Gluten-free bakery products also place special demands on the packaging. The shelf life of gluten-free bakery products is generally very short due to the loss of moisture and aroma. The absence of gluten often leads to a more fluid dough or to bread with a brittle texture after baking, and such bread is paler and has other negative characteristics compared with a conventional product. If gluten-free bread is stored at room temperature, there is also a loss of quality due to mould formation or staling. Packs with modified atmosphere (MAP) are generally used to extend the shelf life of gluten-free products. Carbon dioxide (CO2) inhibits the development of yeast and bacteria, and it has an anti-fungal effect against mold. For this reason it is frequently used for packing bakery products, sometimes in conjunction with nitrogen as a supporting gas to reduce the diffusion of inert gas from the pack; the nitrogen is completely neutral in its effect on the packaged product. By reducing the oxygen content in the pack to less than one percent, the growth of yeast and many bacteria can be slowed down, while mold formation is completely prevented. Due to the different consistency between gluten-free and conventional gluten-containing products, the MAP mixture has to be individually tested for each formulation when packing gluten-free bakery products.

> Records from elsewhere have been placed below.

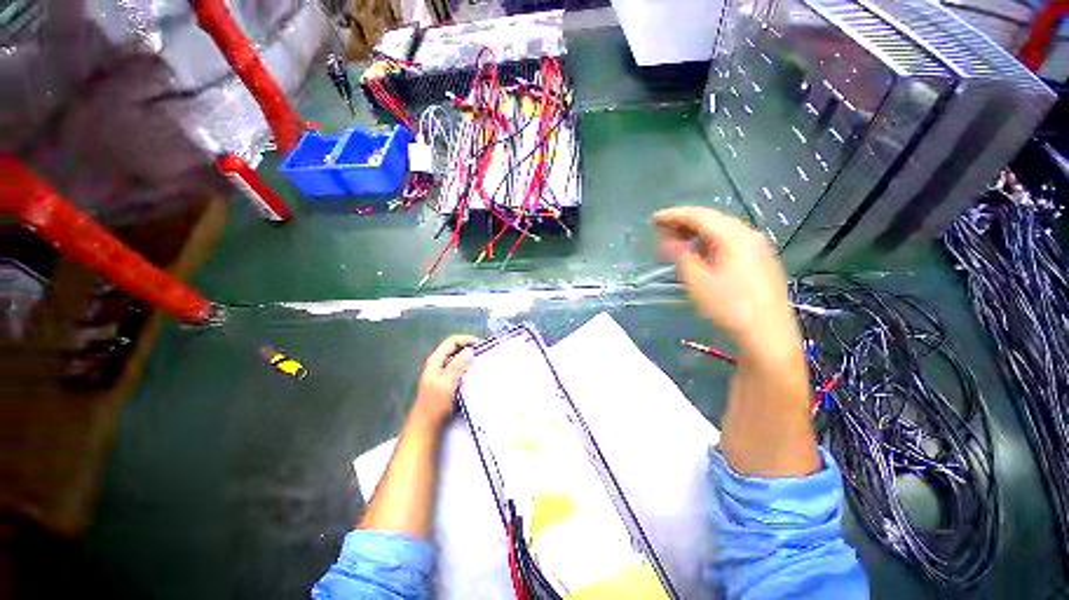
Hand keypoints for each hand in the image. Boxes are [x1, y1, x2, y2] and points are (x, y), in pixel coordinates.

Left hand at [411, 335, 477, 429]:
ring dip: (469, 359)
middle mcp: (438, 364)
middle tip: (484, 353)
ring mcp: (442, 373)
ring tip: (482, 362)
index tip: (481, 345)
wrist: (425, 426)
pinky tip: (475, 374)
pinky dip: (467, 368)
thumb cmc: (434, 405)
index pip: (452, 341)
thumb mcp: (446, 383)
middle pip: (455, 349)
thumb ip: (457, 366)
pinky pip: (459, 369)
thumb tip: (469, 350)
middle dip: (469, 348)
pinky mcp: (447, 382)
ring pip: (457, 359)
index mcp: (435, 361)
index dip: (466, 340)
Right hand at [654, 207, 798, 352]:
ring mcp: (758, 248)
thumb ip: (680, 255)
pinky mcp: (760, 261)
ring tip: (676, 243)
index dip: (674, 215)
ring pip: (721, 232)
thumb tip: (667, 239)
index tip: (654, 219)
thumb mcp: (697, 280)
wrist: (767, 334)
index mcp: (733, 236)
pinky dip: (710, 244)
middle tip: (662, 231)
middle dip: (685, 223)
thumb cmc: (729, 306)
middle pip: (712, 220)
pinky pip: (730, 243)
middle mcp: (748, 235)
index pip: (699, 216)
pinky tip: (700, 255)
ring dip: (697, 234)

MULTIVAC packaging solutions are suitable for the efficient and reliable packing of both conventional and gluten-free bakery products. Thermoforming packaging machines of all sizes and outputs, equipped with a gas flushing system, are particularly suitable for these products. A mixing and control unit (gas mixer) precisely control the composition of the modified atmosphere from several component gases, although special pre-mixed gas mixtures are available for many bakery products. The benefits of thermoforming packaging compared with flow-wrapped packs, which are frequently used for bakery products, include a smaller consumption of inert gas and the ability to control the atmosphere in the pack more precisely by using barrier films. It is also of benefit to be able to load product more easily from above into the pack, particularly for products such as sliced loaves.
MULTIVAC also offers fully automated thermoforming packaging solutions for packing sliced bread and bakery products in large batches. Special handling modules are used for feeding and loading the bread slices. The integration of additional functions, such as inline labelling, printing and quality inspection, offers a high degree of process reliability. This is particularly important for consumers in the labelling or marking of gluten-free bakery products.
MULTIVAC provides ideal conditions for carrying out packaging tests in its Training & Innovation Center at its headquarters in Wolfertschwenden. It is there that customers have the opportunity to develop and test a wide range of packaging concepts for their products, such as pack types and product-specific gas mixtures for gluten-free bakery products.
(1) Source: Association of European Celiac Societies (AOECS)
(2) Source: Deutsche Zöliakie Gesellschaft e.V. (DZG)
(3) Source: Lecture by Dipl.-Ing. Udo Hanneforth at the 62. Conference for Bakery Technology 2011 in Detmold.
(4) Cf. New product development: The case of gluten-free food products. In: Gluten-free Cereal Products and Beverages, 2008, p. 413-431. Alan L. Kelly, Michelle M. Moore, Elke K. Arendt.